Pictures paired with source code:
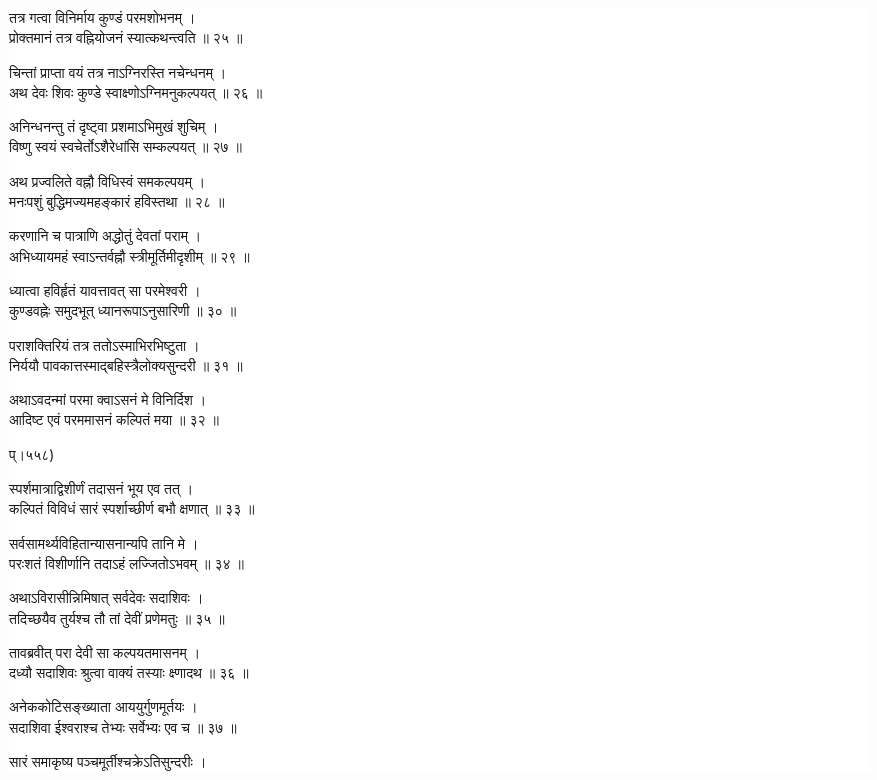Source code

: तत्र गत्वा विनिर्माय कुण्डं परमशोभनम् ।  
प्रोक्तमानं तत्र वह्नियोजनं स्यात्कथन्त्वति ॥ २५ ॥  
  
चिन्तां प्राप्ता वयं तत्र नाऽग्निरस्ति नचेन्धनम् ।  
अथ देवः शिवः कुण्डे स्वाक्ष्णोऽग्निमनुकल्पयत् ॥ २६ ॥  
  
अनिन्धनन्तु तं दृष्ट्वा प्रशमाऽभिमुखं शुचिम् ।   
विष्णु स्वयं स्वचेर्तोऽशैरेधांसि सम्कल्पयत् ॥ २७ ॥  
  
अथ प्रज्वलिते वह्नौ विधिस्वं समकल्पयम् ।  
मनःपशुं बुद्धिमज्यमहङ्कारं हविस्तथा ॥ २८ ॥  
  
करणानि च पात्राणि अद्धोतुं देवतां पराम् ।  
अभिध्यायमहं स्वाऽन्तर्वह्नौ स्त्रीमूर्तिमीदृशीम् ॥ २९ ॥  
  
ध्यात्वा हविर्हृतं यावत्तावत् सा परमेश्वरी ।  
कुण्डवह्नेः समुदभूत् ध्यानरूपाऽनुसारिणी ॥ ३० ॥  
  
पराशक्तिरियं तत्र ततोऽस्माभिरभिष्टुता ।  
निर्ययौ पावकात्तस्माद्बहिस्त्रैलोक्यसुन्दरी ॥ ३१ ॥  
  
अथाऽवदन्मां परमा क्वाऽसनं मे विनिर्दिश ।  
आदिष्ट एवं परममासनं कल्पितं मया ॥ ३२ ॥  
  
प्।५५८)  
  
स्पर्शमात्राद्विशीर्णं तदासनं भूय एव तत् ।  
कल्पितं विविधं सारं स्पर्शाच्छीर्ण बभौ क्षणात् ॥ ३३ ॥  
  
सर्वसामर्थ्यविहितान्यासनान्यपि तानि मे ।  
परःशतं विशीर्णानि तदाऽहं लज्जितोऽभवम् ॥ ३४ ॥  
  
अथाऽविरासीन्निमिषात् सर्वदेवः सदाशिवः ।  
तदिच्छयैव तुर्यश्च तौ तां देवीं प्रणेमतुः ॥ ३५ ॥  
  
तावब्रवीत् परा देवी सा कल्पयतमासनम् ।  
दध्यौ सदाशिवः श्रुत्वा वाक्यं तस्याः क्ष्णादथ ॥ ३६ ॥  
  
अनेककोटिसङ्ख्याता आययुर्गुणमूर्तयः ।  
सदाशिवा ईश्वराश्च तेभ्यः सर्वेभ्यः एव च ॥ ३७ ॥  
  
सारं समाकृष्य पञ्चमूर्तीश्चक्रेऽतिसुन्दरीः ।  
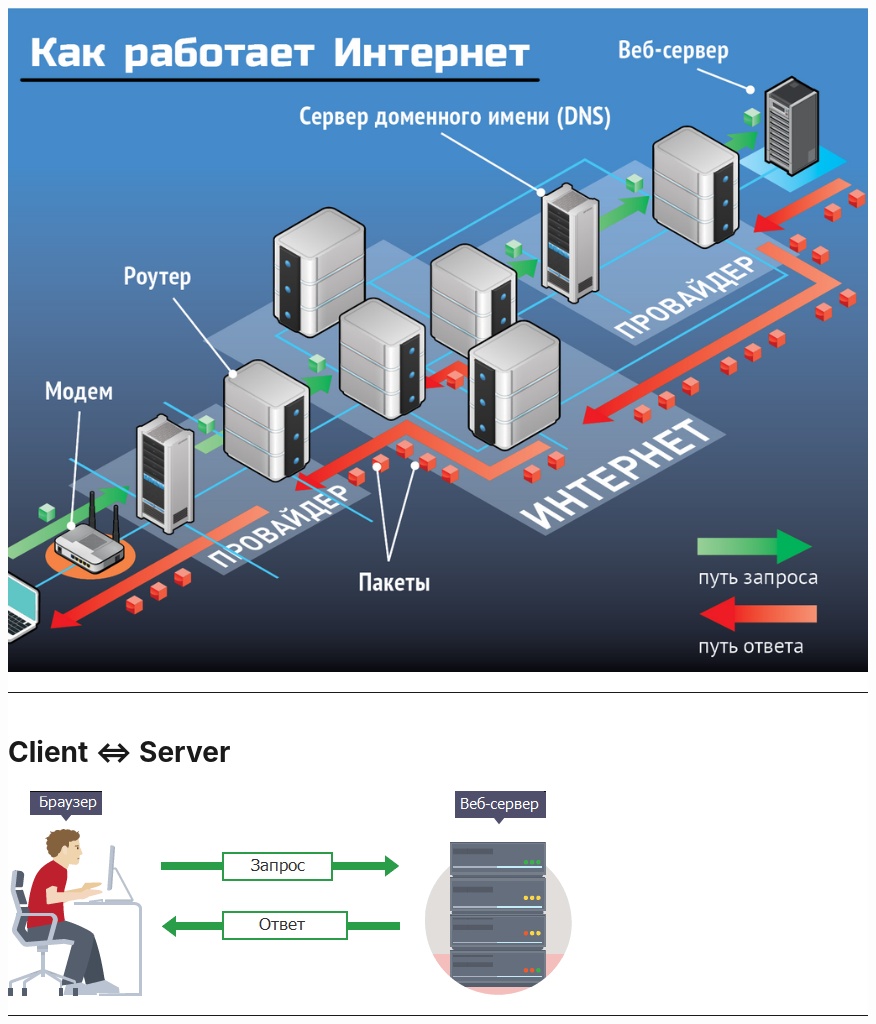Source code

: ![internet](./img/internet.jpg)

---

# Client <=> Server

![client-server](./img/client-server.png)

---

Exercise objective: None of the pictures belongs in the answer, but all the entries must be repeated exactly.

Solved exercise:
Source code

: तत्र गत्वा विनिर्माय कुण्डं परमशोभनम् ।  
प्रोक्तमानं तत्र वह्नियोजनं स्यात्कथन्त्वति ॥ २५ ॥  
  
चिन्तां प्राप्ता वयं तत्र नाऽग्निरस्ति नचेन्धनम् ।  
अथ देवः शिवः कुण्डे स्वाक्ष्णोऽग्निमनुकल्पयत् ॥ २६ ॥  
  
अनिन्धनन्तु तं दृष्ट्वा प्रशमाऽभिमुखं शुचिम् ।   
विष्णु स्वयं स्वचेर्तोऽशैरेधांसि सम्कल्पयत् ॥ २७ ॥  
  
अथ प्रज्वलिते वह्नौ विधिस्वं समकल्पयम् ।  
मनःपशुं बुद्धिमज्यमहङ्कारं हविस्तथा ॥ २८ ॥  
  
करणानि च पात्राणि अद्धोतुं देवतां पराम् ।  
अभिध्यायमहं स्वाऽन्तर्वह्नौ स्त्रीमूर्तिमीदृशीम् ॥ २९ ॥  
  
ध्यात्वा हविर्हृतं यावत्तावत् सा परमेश्वरी ।  
कुण्डवह्नेः समुदभूत् ध्यानरूपाऽनुसारिणी ॥ ३० ॥  
  
पराशक्तिरियं तत्र ततोऽस्माभिरभिष्टुता ।  
निर्ययौ पावकात्तस्माद्बहिस्त्रैलोक्यसुन्दरी ॥ ३१ ॥  
  
अथाऽवदन्मां परमा क्वाऽसनं मे विनिर्दिश ।  
आदिष्ट एवं परममासनं कल्पितं मया ॥ ३२ ॥  
  
प्।५५८)  
  
स्पर्शमात्राद्विशीर्णं तदासनं भूय एव तत् ।  
कल्पितं विविधं सारं स्पर्शाच्छीर्ण बभौ क्षणात् ॥ ३३ ॥  
  
सर्वसामर्थ्यविहितान्यासनान्यपि तानि मे ।  
परःशतं विशीर्णानि तदाऽहं लज्जितोऽभवम् ॥ ३४ ॥  
  
अथाऽविरासीन्निमिषात् सर्वदेवः सदाशिवः ।  
तदिच्छयैव तुर्यश्च तौ तां देवीं प्रणेमतुः ॥ ३५ ॥  
  
तावब्रवीत् परा देवी सा कल्पयतमासनम् ।  
दध्यौ सदाशिवः श्रुत्वा वाक्यं तस्याः क्ष्णादथ ॥ ३६ ॥  
  
अनेककोटिसङ्ख्याता आययुर्गुणमूर्तयः ।  
सदाशिवा ईश्वराश्च तेभ्यः सर्वेभ्यः एव च ॥ ३७ ॥  
  
सारं समाकृष्य पञ्चमूर्तीश्चक्रेऽतिसुन्दरीः ।  
Source code

: ![internet](./img/internet.jpg)

---

# Client <=> Server

![client-server](./img/client-server.png)

---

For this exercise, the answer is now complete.